- _TASK OBJECTIVE_:
Your task is to copy each line of the material that holds the word "were".

- _EXERCISE MATERIAL_:
=== Begin Enclosure ===

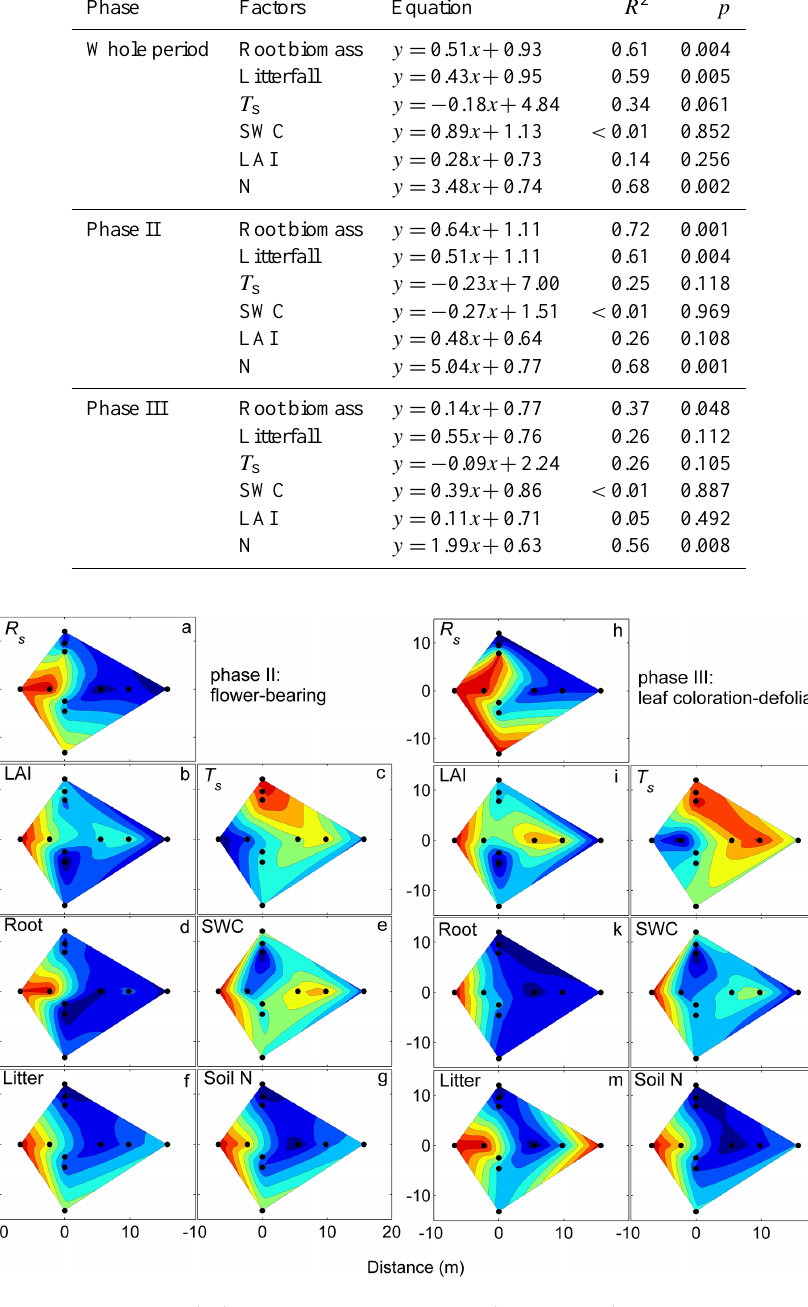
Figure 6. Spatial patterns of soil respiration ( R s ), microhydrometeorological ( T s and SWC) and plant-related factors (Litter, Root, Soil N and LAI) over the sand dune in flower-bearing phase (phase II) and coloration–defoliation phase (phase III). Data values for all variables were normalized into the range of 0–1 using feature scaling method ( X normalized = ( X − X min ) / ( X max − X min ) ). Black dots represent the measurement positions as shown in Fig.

=== End Enclosure ===
=== Begin Enclosure ===

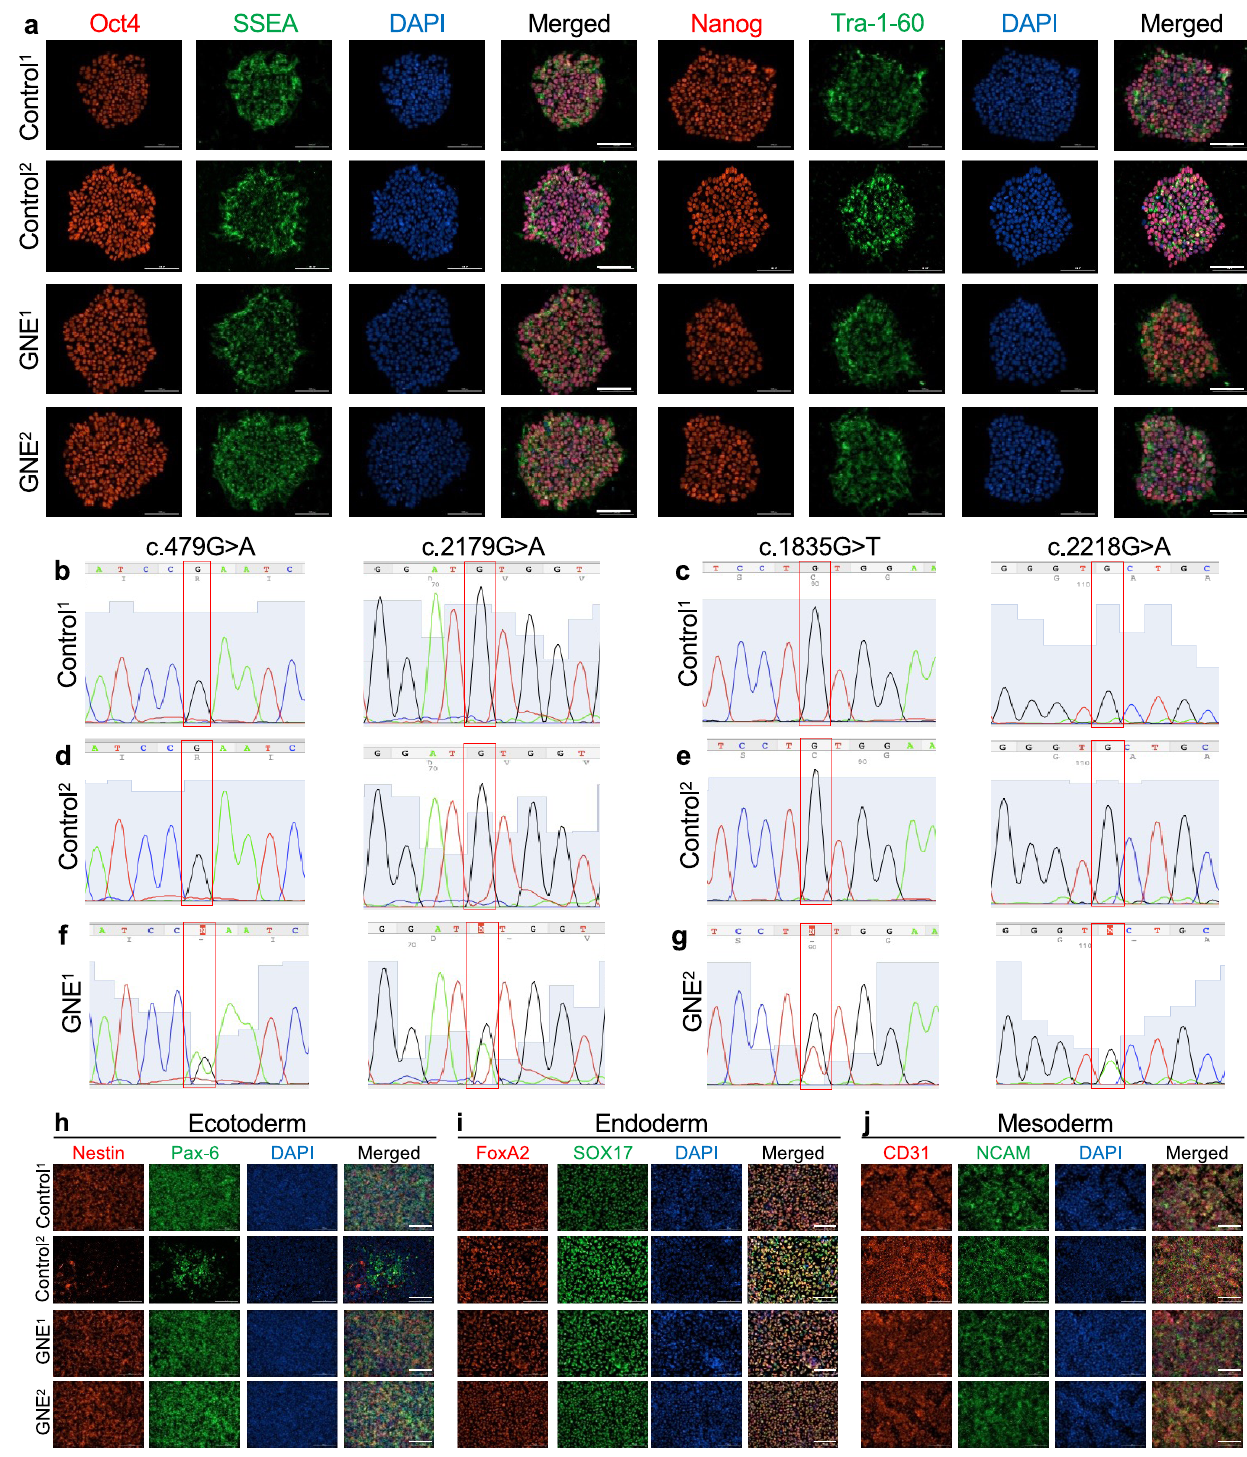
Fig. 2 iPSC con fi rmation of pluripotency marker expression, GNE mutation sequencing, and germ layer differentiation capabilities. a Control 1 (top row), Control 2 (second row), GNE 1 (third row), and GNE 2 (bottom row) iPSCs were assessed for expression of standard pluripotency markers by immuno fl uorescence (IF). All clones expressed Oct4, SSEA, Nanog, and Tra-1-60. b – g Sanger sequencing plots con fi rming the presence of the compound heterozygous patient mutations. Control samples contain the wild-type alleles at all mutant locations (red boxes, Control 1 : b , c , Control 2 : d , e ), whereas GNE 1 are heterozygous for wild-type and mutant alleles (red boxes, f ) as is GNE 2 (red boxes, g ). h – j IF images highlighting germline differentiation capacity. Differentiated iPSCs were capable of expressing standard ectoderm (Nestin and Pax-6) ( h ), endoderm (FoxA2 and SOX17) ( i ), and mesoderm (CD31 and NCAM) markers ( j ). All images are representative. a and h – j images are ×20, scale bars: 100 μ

=== End Enclosure ===
=== Begin Enclosure ===

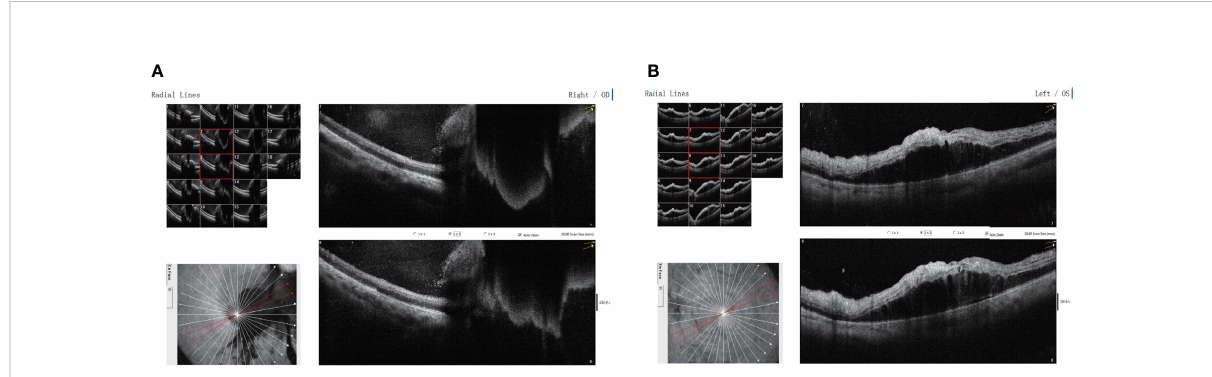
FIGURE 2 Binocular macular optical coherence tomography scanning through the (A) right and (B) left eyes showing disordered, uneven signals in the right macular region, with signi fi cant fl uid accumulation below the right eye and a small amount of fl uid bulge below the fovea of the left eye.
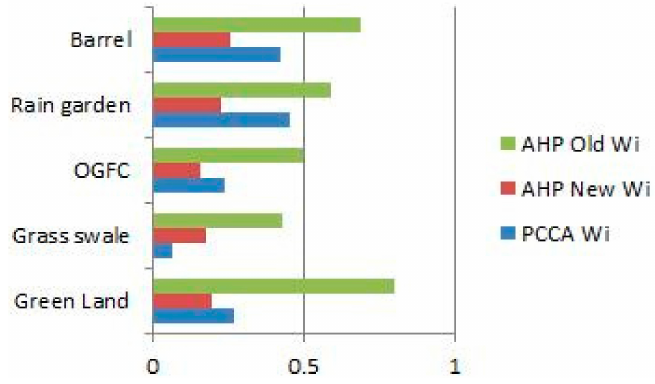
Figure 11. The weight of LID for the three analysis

=== End Enclosure ===

- _ANSWER FOR THIS EXERCISE_:
Figure 6. Spatial patterns of soil respiration ( R s ), microhydrometeorological ( T s and SWC) and plant-related factors (Litter, Root, Soil N and LAI) over the sand dune in flower-bearing phase (phase II) and coloration–defoliation phase (phase III). Data values for all variables were normalized into the range of 0–1 using feature scaling method ( X normalized = ( X − X min ) / ( X max − X min ) ). Black dots represent the measurement positions as shown in Fig.
Fig. 2 iPSC con fi rmation of pluripotency marker expression, GNE mutation sequencing, and germ layer differentiation capabilities. a Control 1 (top row), Control 2 (second row), GNE 1 (third row), and GNE 2 (bottom row) iPSCs were assessed for expression of standard pluripotency markers by immuno fl uorescence (IF). All clones expressed Oct4, SSEA, Nanog, and Tra-1-60. b – g Sanger sequencing plots con fi rming the presence of the compound heterozygous patient mutations. Control samples contain the wild-type alleles at all mutant locations (red boxes, Control 1 : b , c , Control 2 : d , e ), whereas GNE 1 are heterozygous for wild-type and mutant alleles (red boxes, f ) as is GNE 2 (red boxes, g ). h – j IF images highlighting germline differentiation capacity. Differentiated iPSCs were capable of expressing standard ectoderm (Nestin and Pax-6) ( h ), endoderm (FoxA2 and SOX17) ( i ), and mesoderm (CD31 and NCAM) markers ( j ). All images are representative. a and h – j images are ×20, scale bars: 100 μ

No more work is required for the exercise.